Por exemplo, segundo informações, ela não pode ter um iPhone. E, embora os tablóides estejam muitas vezes cheios de fofocas sobre Spears, seu namorado Sam Asghari, e se eles podem ficar noivos, eles sempre perderam um ponto enorme sobre um conservadoria: Enquanto ela estiver sob uma, Spears pode não ser legalmente capaz de consentir com o casamento sem aprovação. (Numa perspectiva legal, não está sequer claro que ela, ou qualquer pessoa sob uma conservadoria, possa consentir com a intimidade sexual sem aprovação).
A mensagem dos conservadores é clara: as pessoas que são consideradas deficientes não podem se comportar como pessoas completas.
É por isso que há fortes evidências anedóticas de que as pessoas melhoram e até prosperam quando são liberadas dos controles da conservadoria. O efeito humanizador de ter a autoridade para tomar até mesmo as menores decisões pode ser drástico. Como alguém forçado a tomar uma, eu mesmo esperaria que, com o tempo e com a ajuda que ela julgue necessária, nós viéssemos a ver uma mulher empoderada por si mesma se a conservadoria de fosse removida.
É claro que é justo perguntar por que a própria Spears não fez uma petição formal para encerrar a conservadoria. Como seu pai e seu advogado notaram, ela se irrita contra o acordo, mas não pediu para ser libertada. (Ela pediu ao tribunal para retirar seu pai como seu conservador).
Se a conservadoria de Spears é algo parecido com a minha, ela pode ser – ou até mesmo sentir-se – mais punitiva do que protetora. No meu caso, qualquer desacordo com meu conservador me levou a um hospital psiquiátrico, mesmo que eu tenha me tornado o cuidador de meu conservador quando ele sofreu um derrame e não podia dirigir sozinho.
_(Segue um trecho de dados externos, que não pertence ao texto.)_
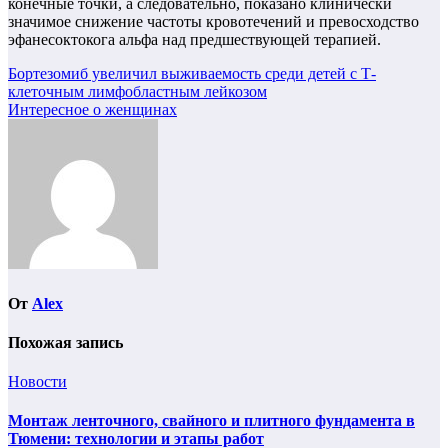
конечные точки, а следовательно, показано клинически
значимое снижение частоты кровотечений и превосходство
эфанесоктокога альфа над предшествующей терапией.
Навигация
Бортезомиб увеличил выживаемость среди детей с Т-
клеточным лимфобластным лейкозом
по
Интересное о женщинах
записям
От
Alex
Похожая запись
Новости
Монтаж ленточного, свайного и плитного фундамента в
Тюмени: технологии и этапы работ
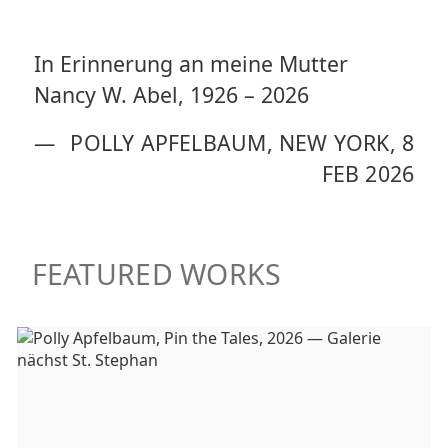
In Erinnerung an meine Mutter
Nancy W. Abel, 1926 – 2026
—
POLLY APFELBAUM, NEW YORK, 8
FEB 2026
FEATURED WORKS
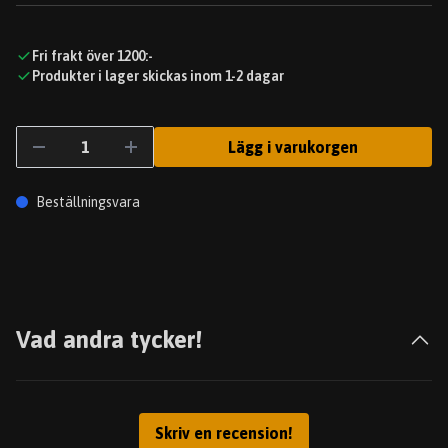
Fri frakt över 1200:-
Produkter i lager skickas inom 1-2 dagar
Lägg i varukorgen
Beställningsvara
Vad andra tycker!
Skriv en recension!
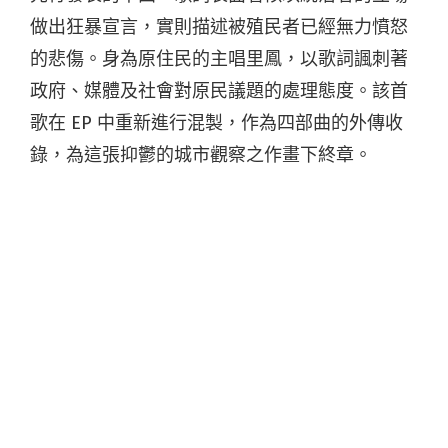
做出狂暴宣言，實則描述被殖民者已經無力憤怒
的悲傷。身為原住民的主唱里鳳，以歌詞諷刺著
政府、媒體及社會對原民議題的處理態度。該首
歌在 EP 中重新進行混製，作為四部曲的外傳收
錄，為這張抑鬱的城市觀察之作畫下終章。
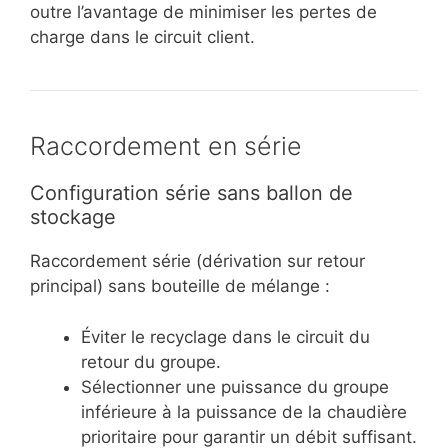
outre l’avantage de minimiser les pertes de
charge dans le circuit client.
Raccordement en série
Configuration série sans ballon de
stockage
Raccordement série (dérivation sur retour
principal) sans bouteille de mélange :
Éviter le recyclage dans le circuit du
retour du groupe.
Sélectionner une puissance du groupe
inférieure à la puissance de la chaudière
prioritaire pour garantir un débit suffisant.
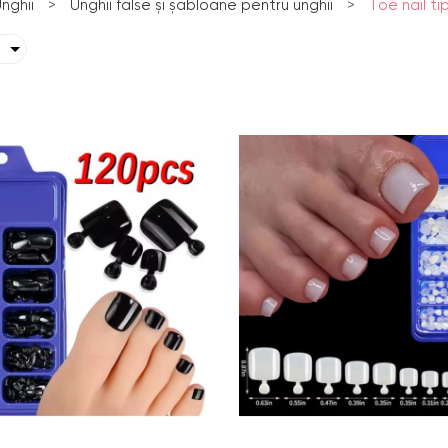
nghii
>
Unghii false și șabloane pentru unghii
>
Toe nail ti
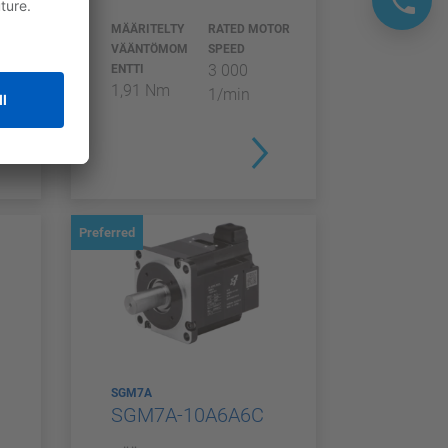
TOR
MÄÄRITELTY
RATED MOTOR
VÄÄNTÖMOM
SPEED
3 000
ENTTI
1,91 Nm
1/min
Preferred
SGM7A
SGM7A-10A6A6C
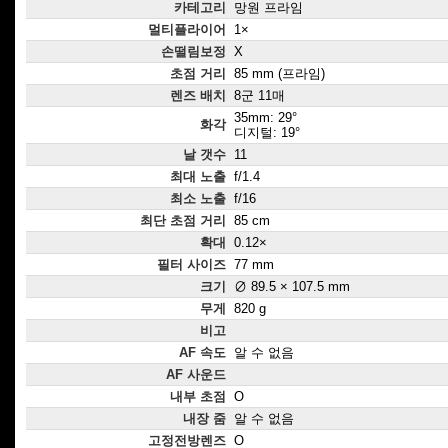
카테고리
망원 프라임
멀티플라이어
1×
손떨림보정
X
초점 거리
85 mm (프라임)
렌즈 배치
8군 11매
35mm: 29°
화각
디지털: 19°
날 갯수
11
최대 노출
f/1.4
최소 노출
f/16
최단 초점 거리
85 cm
확대
0.12×
필터 사이즈
77 mm
크기
∅ 89.5 × 107.5 mm
무게
820 g
비고
AF 속도
알 수 없음
AF 사운드
내부 초점
O
내장 줌
알 수 없음
고정전방렌즈
O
Spears, entretanto, tem sido claramente competente o suficiente para completar três anos de residência em Las Vegas e servir como juiz no “The X Factor” – mas, como muitos de nós, ela pode se perguntar, após anos em uma conservadoria, se ela realmente é capaz de decidir sozinha. Ou ela pode temer ver seus relativamente escassos privilégios revogados se ela se manifestar. (Seu advogado, Samuel D. Ingham III – que ela só foi autorizada a contratar no mês passado – disse ao tribunal na terça-feira: “Meu cliente me informou que tem medo de seu pai”).
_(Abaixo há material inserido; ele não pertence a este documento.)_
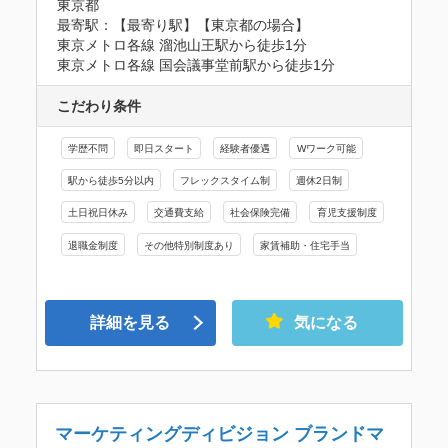
東京都
最寄駅：【最寄り駅】【東京都の場合】

東京メトロ各線 溜池山王駅から徒歩1分

東京メトロ各線 国会議事堂前駅から徒歩1分
こだわり条件
学歴不問
即日スタート
経験者優遇
Wワーク可能
駅から徒歩5分以内
フレックスタイム制
週休2日制
土日祝日休み
交通費支給
社会保険完備
育児支援制度
退職金制度
その他特別制度あり
家賃補助・住宅手当
詳細を見る
気になる
マーケティングディビジョン ブランドマ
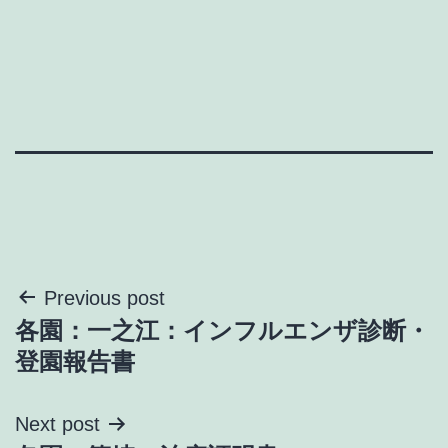
投
Previous post
各園：一之江：インフルエンザ診断・
稿
登園報告書
ナ
Next post
ビ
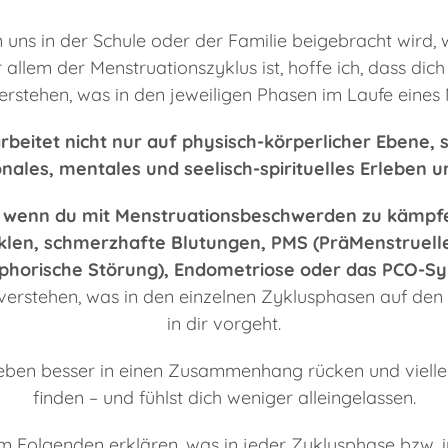
uns in der Schule oder der Familie beigebracht wird
allem der Menstruationszyklus ist, hoffe ich, dass dich d
verstehen, was in den jeweiligen Phasen im Laufe eines 
rbeitet nicht nur auf physisch-körperlicher Ebene, 
nales, mentales und seelisch-spirituelles Erleben 
wenn du mit Menstruationsbeschwerden zu kämpfen
len, schmerzhafte Blutungen, PMS (PräMenstruel
phorische Störung), Endometriose oder das PCO-S
verstehen, was in den einzelnen Zyklusphasen auf de
in dir vorgeht.
leben besser in einen Zusammenhang rücken und vielle
finden – und fühlst dich weniger alleingelassen.
im Folgenden erklären, was in jeder Zyklusphase bzw. i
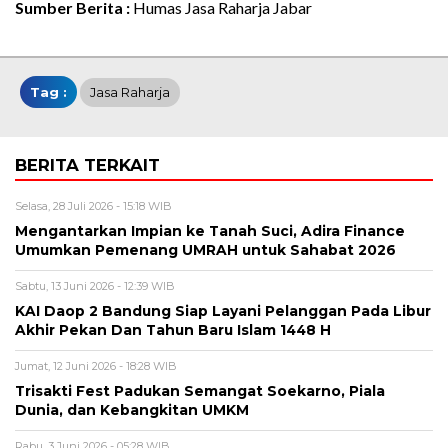
Sumber Berita :
Humas Jasa Raharja Jabar
Tag :
Jasa Raharja
BERITA TERKAIT
Selasa, 28 Juli 2026 - 15:18 WIB
Mengantarkan Impian ke Tanah Suci, Adira Finance
Umumkan Pemenang UMRAH untuk Sahabat 2026
Sabtu, 13 Juni 2026 - 12:39 WIB
KAI Daop 2 Bandung Siap Layani Pelanggan Pada Libur
Akhir Pekan Dan Tahun Baru Islam 1448 H
Jumat, 12 Juni 2026 - 18:28 WIB
Trisakti Fest Padukan Semangat Soekarno, Piala
Dunia, dan Kebangkitan UMKM
Rabu, 3 Juni 2026 - 05:28 WIB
Conservar e nomear guardiões para supervisionar os assuntos das pessoas que não podem cuidar de suas vidas sem assistência é uma parte necessária da sociedade humana; exigir que as pessoas que realmente não podem funcionar por uma razão ou outra negociem seu caminho através da vida diária seria cruel.
Mas é igualmente cruel tirar os direitos e a personalidade de uma pessoa que simplesmente discorda sobre qual é a decisão certa para ela, ou toma decisões não tão grandes. Spears pode ter feito algumas coisas ultrajantes e perigosas no passado – dirigir com uma criança no colo, por exemplo – e ela claramente teve um colapso público. Mas esse comportamento parece ser mais uma resposta ao trauma do estrelato infantil, da maternidade jovem e dos paparazzi implacáveis. E, como muitas pessoas em Hollywood, as preocupações de sua família que as pessoas estavam tirando ou poderiam tirar proveito de sua riqueza, inocência e de sua saúde mental não são sem precedentes.
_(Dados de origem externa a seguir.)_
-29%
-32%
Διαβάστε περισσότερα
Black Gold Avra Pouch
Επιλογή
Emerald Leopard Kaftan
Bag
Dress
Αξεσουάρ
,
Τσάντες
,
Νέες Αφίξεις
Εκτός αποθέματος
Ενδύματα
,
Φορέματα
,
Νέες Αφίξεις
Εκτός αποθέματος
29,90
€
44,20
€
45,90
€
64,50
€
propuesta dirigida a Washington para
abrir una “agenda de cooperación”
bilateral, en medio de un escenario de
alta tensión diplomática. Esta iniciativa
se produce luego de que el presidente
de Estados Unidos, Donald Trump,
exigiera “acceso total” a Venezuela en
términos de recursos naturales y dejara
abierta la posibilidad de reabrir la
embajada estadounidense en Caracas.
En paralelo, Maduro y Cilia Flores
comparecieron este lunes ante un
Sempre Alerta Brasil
Mas não foi permitido a Spears o direito humano mais básico: o direito de errar, e depois crescer e melhorar a partir desse erro. As pessoas crescem e mudam, não apesar de suas más decisões, mas por causa delas – se nós permitirmos.
Já passou da hora de a Divisão de Sucessões do Tribunal Superior de Los Angeles cortar o cordão da conservadoria de Britney. Mesmo que ela tenha desafios contínuos (e quem entre nós não tem), ela é claramente uma profissional competente que é capaz de tomar a maioria das boas decisões. Alguém com sua fortuna – um valor de 59 milhões de dólares – pode e provavelmente contratará pessoas de sua própria escolha tão competentes como seus conservadores para administrar seu dinheiro e agendar seus afazeres; não é como se ela prosseguisse pela vida sem assistência.
Mas ela prosseguirá, finalmente, por sua própria conta. Isso provavelmente fará toda a diferença.